When comparing compression ratios in serious publications, it is customary to include the size of the decompression utility and any dictionaries required for decompression in one's numbers, especially where these are of comparable size to the corpus used for testing or larger. It is otherwise trivial to come up with compression schemes that show amazing performance on some corpus, simply by smuggling arbitrarily large parts of the corpus inside the decompression utility.
In this case, the entire, exact large language model dataset used to compress the data is required for decompression. Since this is not accounted for, the paper is meaningless.
Rapidly becomes similar to the Pi filesystem in that hunting the big dictionary for the best match for your sequence begins to eat any gains (especially with delta coding, which is needed to make the ratios realize potential).
And the model has to be fixed: all your encoded text is against this version of this model; so it can never update or you have to re-encode when you do.

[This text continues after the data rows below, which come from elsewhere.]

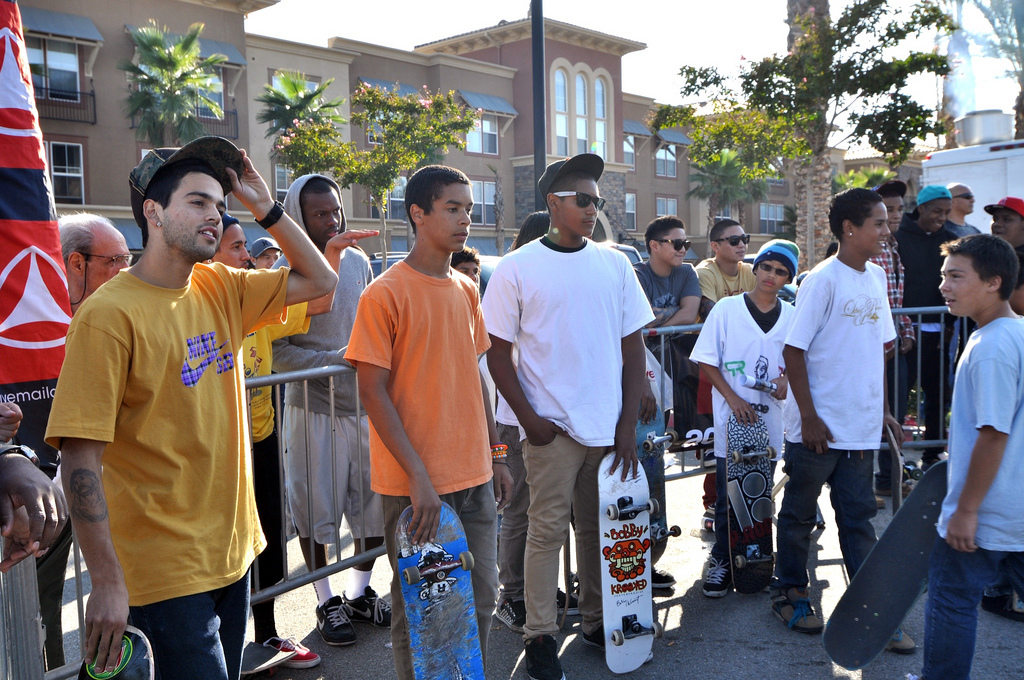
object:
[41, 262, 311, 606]
shirt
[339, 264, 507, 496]
shirt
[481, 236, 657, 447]
shirt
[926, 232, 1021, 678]
boy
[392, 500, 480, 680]
skateboar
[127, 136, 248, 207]
hat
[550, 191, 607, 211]
sunglasses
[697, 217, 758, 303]
men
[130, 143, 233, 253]
head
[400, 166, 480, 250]
head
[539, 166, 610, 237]
head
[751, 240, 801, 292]
head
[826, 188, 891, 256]
head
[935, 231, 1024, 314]
head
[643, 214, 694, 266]
head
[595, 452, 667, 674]
board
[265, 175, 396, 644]
people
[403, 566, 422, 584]
wheels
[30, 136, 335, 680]
man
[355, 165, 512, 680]
boy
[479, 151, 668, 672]
boy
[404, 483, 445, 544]
hand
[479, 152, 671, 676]
man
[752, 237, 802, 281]
hat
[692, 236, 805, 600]
man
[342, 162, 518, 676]
man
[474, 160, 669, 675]
man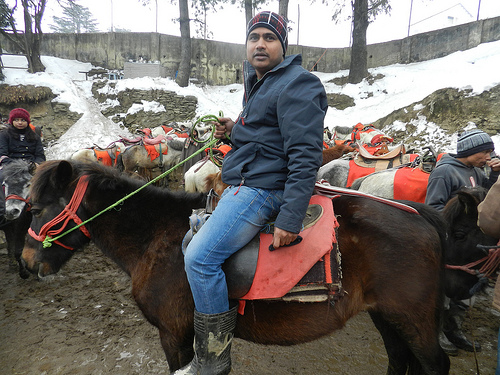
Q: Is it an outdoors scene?
A: Yes, it is outdoors.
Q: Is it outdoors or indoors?
A: It is outdoors.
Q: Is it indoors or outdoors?
A: It is outdoors.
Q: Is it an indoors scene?
A: No, it is outdoors.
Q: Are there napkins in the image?
A: No, there are no napkins.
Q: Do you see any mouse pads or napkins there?
A: No, there are no napkins or mouse pads.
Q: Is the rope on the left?
A: Yes, the rope is on the left of the image.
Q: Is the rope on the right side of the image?
A: No, the rope is on the left of the image.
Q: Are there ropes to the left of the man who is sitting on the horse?
A: Yes, there is a rope to the left of the man.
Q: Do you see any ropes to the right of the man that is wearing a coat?
A: No, the rope is to the left of the man.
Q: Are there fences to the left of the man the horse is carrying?
A: No, there is a rope to the left of the man.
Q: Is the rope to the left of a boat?
A: No, the rope is to the left of a man.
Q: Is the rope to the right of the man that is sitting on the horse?
A: No, the rope is to the left of the man.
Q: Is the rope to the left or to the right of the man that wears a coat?
A: The rope is to the left of the man.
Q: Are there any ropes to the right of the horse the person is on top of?
A: Yes, there is a rope to the right of the horse.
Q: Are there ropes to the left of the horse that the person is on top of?
A: No, the rope is to the right of the horse.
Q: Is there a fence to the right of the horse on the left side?
A: No, there is a rope to the right of the horse.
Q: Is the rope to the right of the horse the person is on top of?
A: Yes, the rope is to the right of the horse.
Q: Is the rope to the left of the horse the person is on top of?
A: No, the rope is to the right of the horse.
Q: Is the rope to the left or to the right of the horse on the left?
A: The rope is to the right of the horse.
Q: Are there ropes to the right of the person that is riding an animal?
A: Yes, there is a rope to the right of the person.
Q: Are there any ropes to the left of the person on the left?
A: No, the rope is to the right of the person.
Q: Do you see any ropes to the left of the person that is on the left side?
A: No, the rope is to the right of the person.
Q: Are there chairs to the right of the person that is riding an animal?
A: No, there is a rope to the right of the person.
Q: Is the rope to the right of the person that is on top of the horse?
A: Yes, the rope is to the right of the person.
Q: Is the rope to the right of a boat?
A: No, the rope is to the right of the person.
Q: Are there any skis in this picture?
A: No, there are no skis.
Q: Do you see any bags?
A: No, there are no bags.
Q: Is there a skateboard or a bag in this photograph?
A: No, there are no bags or skateboards.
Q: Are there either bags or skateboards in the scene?
A: No, there are no bags or skateboards.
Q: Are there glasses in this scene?
A: No, there are no glasses.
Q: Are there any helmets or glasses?
A: No, there are no glasses or helmets.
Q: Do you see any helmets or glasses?
A: No, there are no glasses or helmets.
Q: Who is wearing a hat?
A: The man is wearing a hat.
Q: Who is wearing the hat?
A: The man is wearing a hat.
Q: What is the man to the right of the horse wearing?
A: The man is wearing a hat.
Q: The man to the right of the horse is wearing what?
A: The man is wearing a hat.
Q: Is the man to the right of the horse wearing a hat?
A: Yes, the man is wearing a hat.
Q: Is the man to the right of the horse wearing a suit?
A: No, the man is wearing a hat.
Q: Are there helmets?
A: No, there are no helmets.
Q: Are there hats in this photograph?
A: Yes, there is a hat.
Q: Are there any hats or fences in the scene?
A: Yes, there is a hat.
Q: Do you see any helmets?
A: No, there are no helmets.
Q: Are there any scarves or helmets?
A: No, there are no helmets or scarves.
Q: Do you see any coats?
A: Yes, there is a coat.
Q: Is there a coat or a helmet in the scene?
A: Yes, there is a coat.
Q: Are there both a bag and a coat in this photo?
A: No, there is a coat but no bags.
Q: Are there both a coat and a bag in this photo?
A: No, there is a coat but no bags.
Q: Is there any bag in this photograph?
A: No, there are no bags.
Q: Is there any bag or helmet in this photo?
A: No, there are no bags or helmets.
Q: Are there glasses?
A: No, there are no glasses.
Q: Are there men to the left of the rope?
A: No, the man is to the right of the rope.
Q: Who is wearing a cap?
A: The man is wearing a cap.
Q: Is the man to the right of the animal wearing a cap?
A: Yes, the man is wearing a cap.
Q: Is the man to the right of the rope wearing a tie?
A: No, the man is wearing a cap.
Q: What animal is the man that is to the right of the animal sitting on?
A: The man is sitting on the horse.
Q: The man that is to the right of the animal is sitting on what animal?
A: The man is sitting on the horse.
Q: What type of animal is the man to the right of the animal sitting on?
A: The man is sitting on the horse.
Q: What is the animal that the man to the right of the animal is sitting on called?
A: The animal is a horse.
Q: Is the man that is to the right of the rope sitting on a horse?
A: Yes, the man is sitting on a horse.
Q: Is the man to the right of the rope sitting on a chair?
A: No, the man is sitting on a horse.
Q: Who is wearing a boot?
A: The man is wearing a boot.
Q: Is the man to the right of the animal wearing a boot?
A: Yes, the man is wearing a boot.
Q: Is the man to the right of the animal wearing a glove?
A: No, the man is wearing a boot.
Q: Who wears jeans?
A: The man wears jeans.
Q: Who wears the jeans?
A: The man wears jeans.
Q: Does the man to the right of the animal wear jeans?
A: Yes, the man wears jeans.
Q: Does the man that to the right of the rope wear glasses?
A: No, the man wears jeans.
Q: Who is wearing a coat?
A: The man is wearing a coat.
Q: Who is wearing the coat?
A: The man is wearing a coat.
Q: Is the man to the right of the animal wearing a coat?
A: Yes, the man is wearing a coat.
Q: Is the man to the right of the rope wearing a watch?
A: No, the man is wearing a coat.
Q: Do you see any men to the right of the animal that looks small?
A: Yes, there is a man to the right of the animal.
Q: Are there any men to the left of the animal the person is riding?
A: No, the man is to the right of the animal.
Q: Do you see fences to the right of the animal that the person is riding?
A: No, there is a man to the right of the animal.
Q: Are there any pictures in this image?
A: No, there are no pictures.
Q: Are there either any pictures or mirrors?
A: No, there are no pictures or mirrors.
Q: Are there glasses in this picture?
A: No, there are no glasses.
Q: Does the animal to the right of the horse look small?
A: Yes, the animal is small.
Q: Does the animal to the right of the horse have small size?
A: Yes, the animal is small.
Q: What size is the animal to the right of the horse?
A: The animal is small.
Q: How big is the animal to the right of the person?
A: The animal is small.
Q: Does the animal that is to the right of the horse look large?
A: No, the animal is small.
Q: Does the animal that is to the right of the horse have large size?
A: No, the animal is small.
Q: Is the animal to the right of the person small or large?
A: The animal is small.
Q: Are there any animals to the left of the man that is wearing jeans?
A: Yes, there is an animal to the left of the man.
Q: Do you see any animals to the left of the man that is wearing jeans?
A: Yes, there is an animal to the left of the man.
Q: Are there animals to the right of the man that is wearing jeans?
A: No, the animal is to the left of the man.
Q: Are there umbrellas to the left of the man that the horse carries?
A: No, there is an animal to the left of the man.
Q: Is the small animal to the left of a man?
A: Yes, the animal is to the left of a man.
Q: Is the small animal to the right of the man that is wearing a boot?
A: No, the animal is to the left of the man.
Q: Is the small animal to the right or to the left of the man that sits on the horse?
A: The animal is to the left of the man.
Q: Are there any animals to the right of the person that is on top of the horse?
A: Yes, there is an animal to the right of the person.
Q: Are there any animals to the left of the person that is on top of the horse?
A: No, the animal is to the right of the person.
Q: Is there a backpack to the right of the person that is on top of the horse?
A: No, there is an animal to the right of the person.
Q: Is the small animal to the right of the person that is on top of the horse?
A: Yes, the animal is to the right of the person.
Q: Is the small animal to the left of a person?
A: No, the animal is to the right of a person.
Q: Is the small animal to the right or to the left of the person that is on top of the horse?
A: The animal is to the right of the person.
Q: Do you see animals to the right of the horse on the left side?
A: Yes, there is an animal to the right of the horse.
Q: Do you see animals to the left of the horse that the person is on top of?
A: No, the animal is to the right of the horse.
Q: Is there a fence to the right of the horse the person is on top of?
A: No, there is an animal to the right of the horse.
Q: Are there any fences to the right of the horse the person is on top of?
A: No, there is an animal to the right of the horse.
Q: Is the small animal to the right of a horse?
A: Yes, the animal is to the right of a horse.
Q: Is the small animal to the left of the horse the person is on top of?
A: No, the animal is to the right of the horse.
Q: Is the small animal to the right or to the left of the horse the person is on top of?
A: The animal is to the right of the horse.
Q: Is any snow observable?
A: Yes, there is snow.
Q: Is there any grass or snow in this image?
A: Yes, there is snow.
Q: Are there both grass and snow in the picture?
A: No, there is snow but no grass.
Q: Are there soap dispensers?
A: No, there are no soap dispensers.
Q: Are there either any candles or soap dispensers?
A: No, there are no soap dispensers or candles.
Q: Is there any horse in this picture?
A: Yes, there is a horse.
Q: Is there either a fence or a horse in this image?
A: Yes, there is a horse.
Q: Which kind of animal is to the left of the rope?
A: The animal is a horse.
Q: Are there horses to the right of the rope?
A: No, the horse is to the left of the rope.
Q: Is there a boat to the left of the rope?
A: No, there is a horse to the left of the rope.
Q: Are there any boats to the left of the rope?
A: No, there is a horse to the left of the rope.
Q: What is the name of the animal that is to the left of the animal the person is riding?
A: The animal is a horse.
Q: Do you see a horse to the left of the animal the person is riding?
A: Yes, there is a horse to the left of the animal.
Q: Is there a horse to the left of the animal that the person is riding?
A: Yes, there is a horse to the left of the animal.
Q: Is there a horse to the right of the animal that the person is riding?
A: No, the horse is to the left of the animal.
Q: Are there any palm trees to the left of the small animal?
A: No, there is a horse to the left of the animal.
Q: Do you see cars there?
A: No, there are no cars.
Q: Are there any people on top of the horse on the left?
A: Yes, there is a person on top of the horse.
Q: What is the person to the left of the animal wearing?
A: The person is wearing a cap.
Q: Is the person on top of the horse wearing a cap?
A: Yes, the person is wearing a cap.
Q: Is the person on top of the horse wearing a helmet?
A: No, the person is wearing a cap.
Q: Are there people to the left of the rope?
A: Yes, there is a person to the left of the rope.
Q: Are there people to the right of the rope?
A: No, the person is to the left of the rope.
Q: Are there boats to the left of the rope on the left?
A: No, there is a person to the left of the rope.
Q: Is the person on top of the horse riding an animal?
A: Yes, the person is riding an animal.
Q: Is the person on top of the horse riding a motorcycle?
A: No, the person is riding an animal.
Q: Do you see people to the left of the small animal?
A: Yes, there is a person to the left of the animal.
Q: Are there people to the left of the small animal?
A: Yes, there is a person to the left of the animal.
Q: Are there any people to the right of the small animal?
A: No, the person is to the left of the animal.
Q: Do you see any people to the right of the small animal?
A: No, the person is to the left of the animal.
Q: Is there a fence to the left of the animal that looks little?
A: No, there is a person to the left of the animal.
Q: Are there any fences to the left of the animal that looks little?
A: No, there is a person to the left of the animal.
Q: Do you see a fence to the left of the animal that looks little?
A: No, there is a person to the left of the animal.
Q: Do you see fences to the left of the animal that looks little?
A: No, there is a person to the left of the animal.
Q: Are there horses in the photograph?
A: Yes, there is a horse.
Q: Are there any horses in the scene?
A: Yes, there is a horse.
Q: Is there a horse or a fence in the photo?
A: Yes, there is a horse.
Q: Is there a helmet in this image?
A: No, there are no helmets.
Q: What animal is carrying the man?
A: The horse is carrying the man.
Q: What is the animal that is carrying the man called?
A: The animal is a horse.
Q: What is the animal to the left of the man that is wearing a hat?
A: The animal is a horse.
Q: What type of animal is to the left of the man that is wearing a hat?
A: The animal is a horse.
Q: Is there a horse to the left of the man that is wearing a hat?
A: Yes, there is a horse to the left of the man.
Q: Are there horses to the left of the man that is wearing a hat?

> We provide new estimates of an asymptotic upper bound on the entropy of English using the large language model LLaMA-7B as a predictor for the next token given a window of past tokens.
> Preliminary results from limited experiments suggest that our scheme outperforms state-of-the-art text compression schemes such as BSC, ZPAQ, and paq8h.
Curious if this sort of trained compression could radically reduce the size of log files / analytics storage (or if there exist simple methods for that which perform well already?)
In this case, the entire, exact large language model dataset used to compress the data is required for decompression. Since this is not accounted for, the paper is meaningless.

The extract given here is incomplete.